In any case, Isbell and the band were fired up and drinking hard throughout the show, and when it came to “Chicago Promenade” they damn near blew the back wall off the theater.

And then the song ended, and for about three seconds you could literally hear the sweat dripping off the musicians before the place just erupted. Magic.

Tired, bored & waiting for the machine to figure something out before I grab 2 hours of sleep, I decided to click some of all these links for once. Glad I did. This is fucking brilliant :)

A few months ago, I was doing old time surfing and about the 5th or 6th link, I was watching an Amazing video on a bicycle thrasher and got entranced by the sampling in the middle of the song playing in the background - Nosebleed section by the Hilltop Hoods.

A few searches and clicks later and I was listening to the full song “People in the Front Row” by Melanie Safka. Wow, what a great voice. She’s got quite the discography.

The last thing that blew my mind wasn’t strictly music, because it was accompanied by a music video that just took the music to a whole other level.

The TV Show.

If you want the last thing that was actually just music, then I’ll go with Stella, by Kashiwa Daisuke. Charles linked to this about a year ago, but it’s blown my mind unlike any piece of music since.

If you don’t give it at least 5 minutes, you’re not giving it a fair shake. But you’d best listen to the whole piece if you want all the goodness.

Damnit, links don’t work. Not the full 35 minutes of the song. Gonna try and find it elsewhere.

Okay, so the first 10 minutes are here on youtube. If you want to audition the whole song without feeling like a pirate, there’s a link to an MP3 of it in the description of the video. If you launch it within your browser, you won’t feel like you just downloaded it.

I can’t seem to find any copies of this album to buy though, which is a little bit of a bummer.

It occurs to me too late that this is one of Tom’s games, but I’m still glad that triggercut made an appearance, because I’ve found new music to listen to. Cheers, dude!

Uprising, by Muse.

It made me realize I needed to still pay attention to new music as I age. Singing along with it when it was played at the Super Bowl when the Saints won was ridiculously awesome.

I’ll hit 50 posts someday.

I can echo the Nina Simone ‘Feeling Good’ love, as that song is awesome.

I’m kind of ashamed to say that lately I’ve been constantly playing ‘Nine in the Afternoon’ by Panic at the Disco.

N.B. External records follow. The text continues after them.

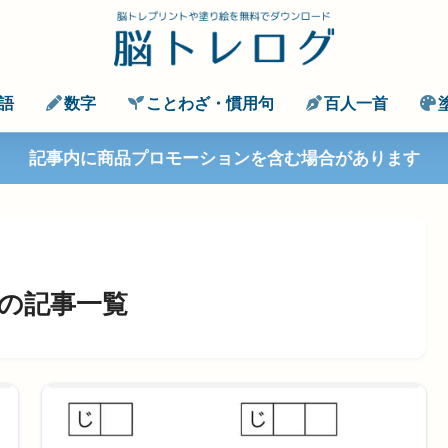
語
数字
ことわざ・慣用句
百人一首
記事内に商品プロモーションを含む場合があります
の記事一覧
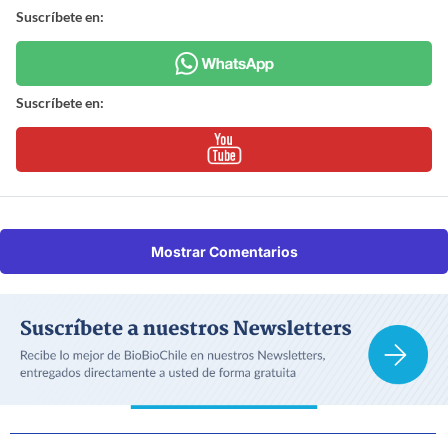
Suscríbete en:
Suscríbete en:
Mostrar Comentarios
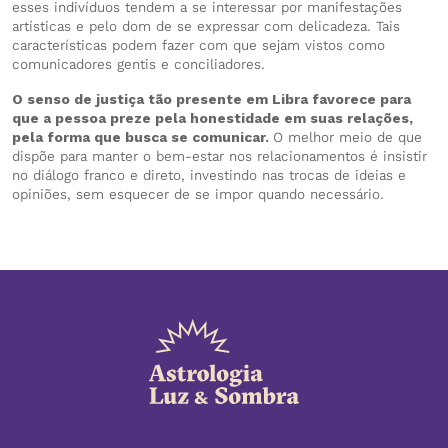
esses indivíduos tendem a se interessar por manifestações
artísticas e pelo dom de se expressar com delicadeza. Tais
características podem fazer com que sejam vistos como
comunicadores gentis e conciliadores.
O senso de justiça tão presente em Libra favorece para
que a pessoa preze pela honestidade em suas relações,
pela forma que busca se comunicar.
O melhor meio de que
dispõe para manter o bem-estar nos relacionamentos é insistir
no diálogo franco e direto, investindo nas trocas de ideias e
opiniões, sem esquecer de se impor quando necessário.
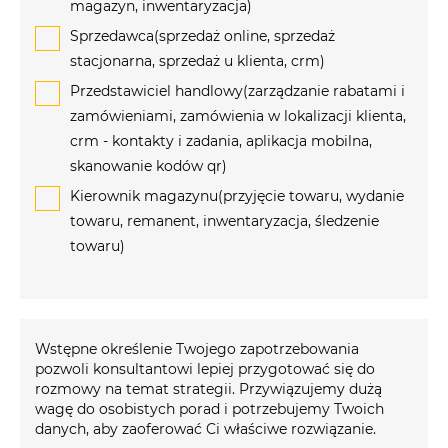
magazyn, inwentaryzacja)
Sprzedawca(sprzedaż online, sprzedaż
stacjonarna, sprzedaż u klienta, crm)
Przedstawiciel handlowy(zarządzanie rabatami i
zamówieniami, zamówienia w lokalizacji klienta,
crm - kontakty i zadania, aplikacja mobilna,
skanowanie kodów qr)
Kierownik magazynu(przyjęcie towaru, wydanie
towaru, remanent, inwentaryzacja, śledzenie
towaru)
Wstępne określenie Twojego zapotrzebowania
pozwoli konsultantowi lepiej przygotować się do
rozmowy na temat strategii. Przywiązujemy dużą
wagę do osobistych porad i potrzebujemy Twoich
danych, aby zaoferować Ci właściwe rozwiązanie.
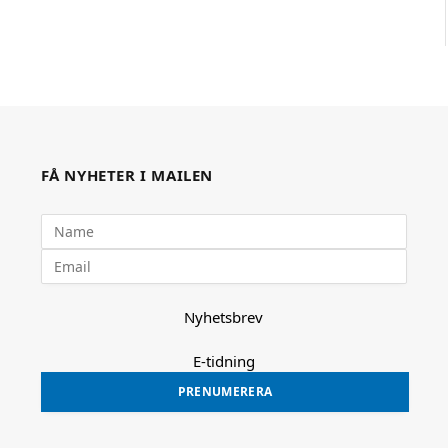
FÅ NYHETER I MAILEN
Nyhetsbrev
E-tidning
PRENUMERERA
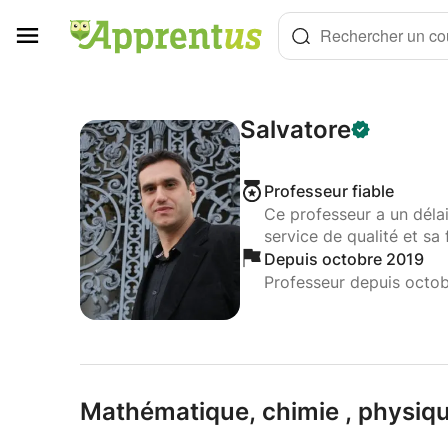
Panneau de gestion des cookies
Rechercher un cou
Salvatore
Professeur fiable
Ce professeur a un déla
service de qualité et sa 
Depuis octobre 2019
Professeur depuis octo
Mathématique,
chimie ,
physiqu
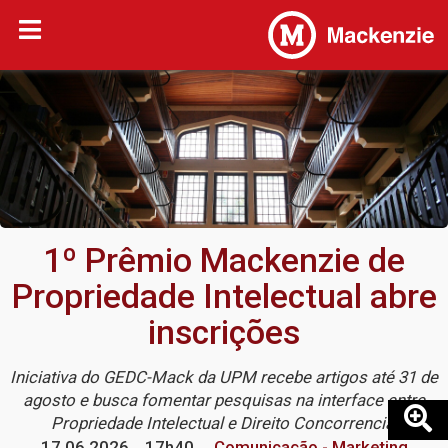
1º Prêmio Mackenzie de
Propriedade Intelectual abre
inscrições
Iniciativa do GEDC-Mack da UPM recebe artigos até 31 de
agosto e busca fomentar pesquisas na interface entre
Propriedade Intelectual e Direito Concorrencial
17.06.2026
17h40
Comunicação - Marketing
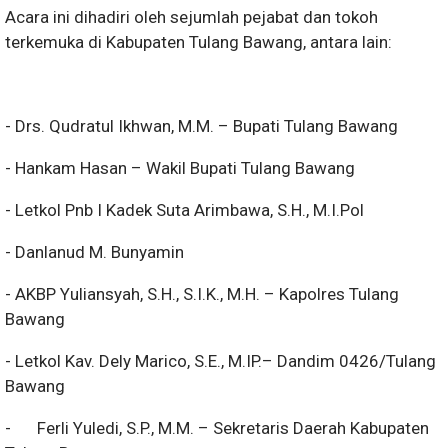
Acara ini dihadiri oleh sejumlah pejabat dan tokoh
terkemuka di Kabupaten Tulang Bawang, antara lain:
- Drs. Qudratul Ikhwan, M.M. – Bupati Tulang Bawang
- Hankam Hasan – Wakil Bupati Tulang Bawang
- Letkol Pnb I Kadek Suta Arimbawa, S.H., M.I.Pol
- Danlanud M. Bunyamin
- AKBP Yuliansyah, S.H., S.I.K., M.H. – Kapolres Tulang
Bawang
- Letkol Kav. Dely Marico, S.E., M.IP.– Dandim 0426/Tulang
Bawang
-
Ferli Yuledi, S.P., M.M. – Sekretaris Daerah Kabupaten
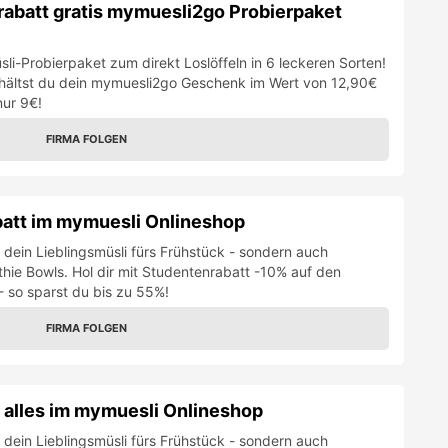
abatt gratis mymuesli2go Probierpaket
üsli-Probierpaket zum direkt Loslöffeln in 6 leckeren Sorten!
rhältst du dein mymuesli2go Geschenk im Wert von 12,90€
nur 9€!
FIRMA FOLGEN
batt im mymuesli Onlineshop
r dein Lieblingsmüsli fürs Frühstück - sondern auch
hie Bowls. Hol dir mit Studentenrabatt -10% auf den
- so sparst du bis zu 55%!
FIRMA FOLGEN
 alles im mymuesli Onlineshop
r dein Lieblingsmüsli fürs Frühstück - sondern auch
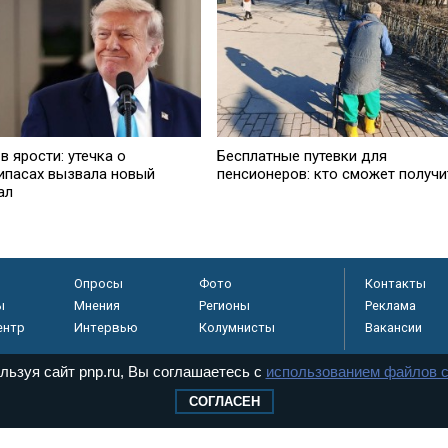
в ярости: утечка о
Бесплатные путевки для
ипасах вызвала новый
пенсионеров: кто сможет получи
ал
Опросы
Фото
Контакты
ы
Мнения
Регионы
Реклама
ентр
Интервью
Колумнисты
Вакансии
льзуя сайт pnp.ru, Вы соглашаетесь с
использованием файлов c
СОГЛАСЕН
регистрировано в
 технологий и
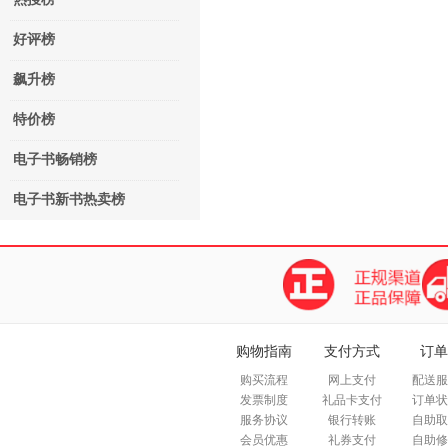
好评榜
飙升榜
特价榜
电子书畅销榜
电子书新书热卖榜
购物指南
支付方式
订单
购买流程
网上支付
配送服
发票制度
礼品卡支付
订单状
服务协议
银行转账
自助取
会员优惠
礼券支付
自助修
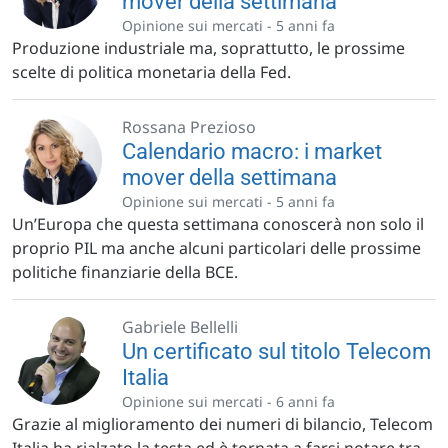
mover della settimana
Opinione sui mercati -
5 anni fa
Produzione industriale ma, soprattutto, le prossime
scelte di politica monetaria della Fed.
Rossana Prezioso
Calendario macro: i market
mover della settimana
Opinione sui mercati -
5 anni fa
Un’Europa che questa settimana conoscerà non solo il
proprio PIL ma anche alcuni particolari delle prossime
politiche finanziarie della BCE.
Gabriele Bellelli
Un certificato sul titolo Telecom
Italia
Opinione sui mercati -
6 anni fa
Grazie al miglioramento dei numeri di bilancio, Telecom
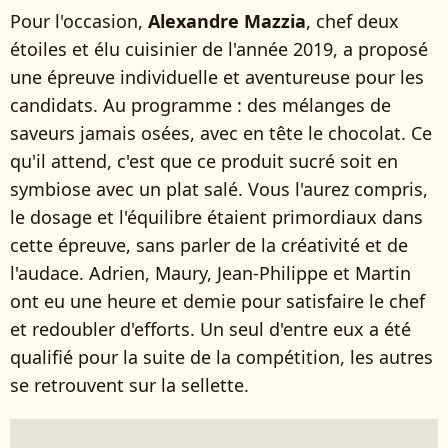
Pour l'occasion,
Alexandre Mazzia
, chef deux
étoiles et élu cuisinier de l'année 2019, a proposé
une épreuve individuelle et aventureuse pour les
candidats. Au programme : des mélanges de
saveurs jamais osées, avec en tête le chocolat. Ce
qu'il attend, c'est que ce produit sucré soit en
symbiose avec un plat salé. Vous l'aurez compris,
le dosage et l'équilibre étaient primordiaux dans
cette épreuve, sans parler de la créativité et de
l'audace. Adrien, Maury, Jean-Philippe et Martin
ont eu une heure et demie pour satisfaire le chef
et redoubler d'efforts. Un seul d'entre eux a été
qualifié pour la suite de la compétition, les autres
se retrouvent sur la sellette.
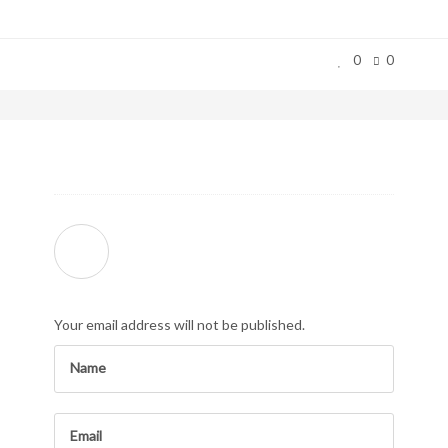
0
0
Your email address will not be published.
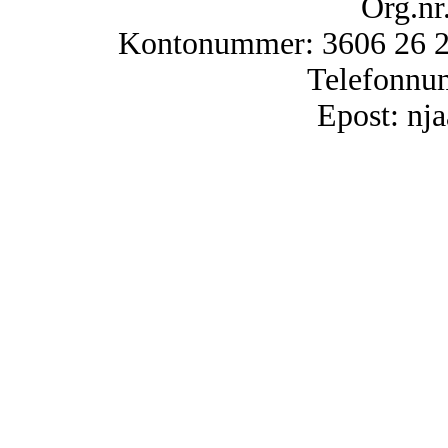
Org.nr
Kontonummer: 3606 26 25
Telefonnu
Epost: n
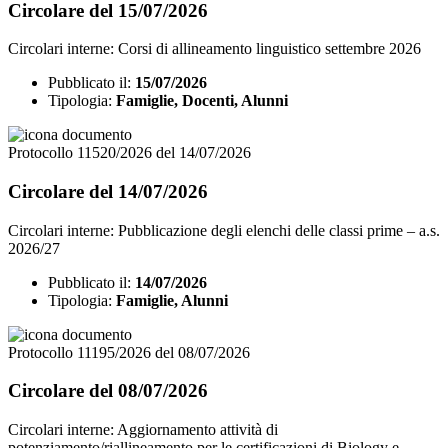
Circolare del 15/07/2026
Circolari interne: Corsi di allineamento linguistico settembre 2026
Pubblicato il:
15/07/2026
Tipologia:
Famiglie, Docenti, Alunni
Protocollo 11520/2026 del 14/07/2026
Circolare del 14/07/2026
Circolari interne: Pubblicazione degli elenchi delle classi prime – a.s.
2026/27
Pubblicato il:
14/07/2026
Tipologia:
Famiglie, Alunni
Protocollo 11195/2026 del 08/07/2026
Circolare del 08/07/2026
Circolari interne: Aggiornamento attività di
potenziamento/riallineamento per le certificazioni di Biology e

‘Windmills’ and ‘Pray Your Gods’ by Toad the Wet Sprocket always move me.

Others that have captivated me recently are ‘Semi-Charmed Kind of Life’ and ‘No Heaven’

Jacques Brel performing “Amsterdam” live - this can not be beat.

Also, there is a rare version of Calexico’s cover of Dylan’s “Señor (Tales of Yankee Power)” done with Joe Henry rather than Willie Nelson. Joe Henry’s vocals and Calexico’s horns make the song new.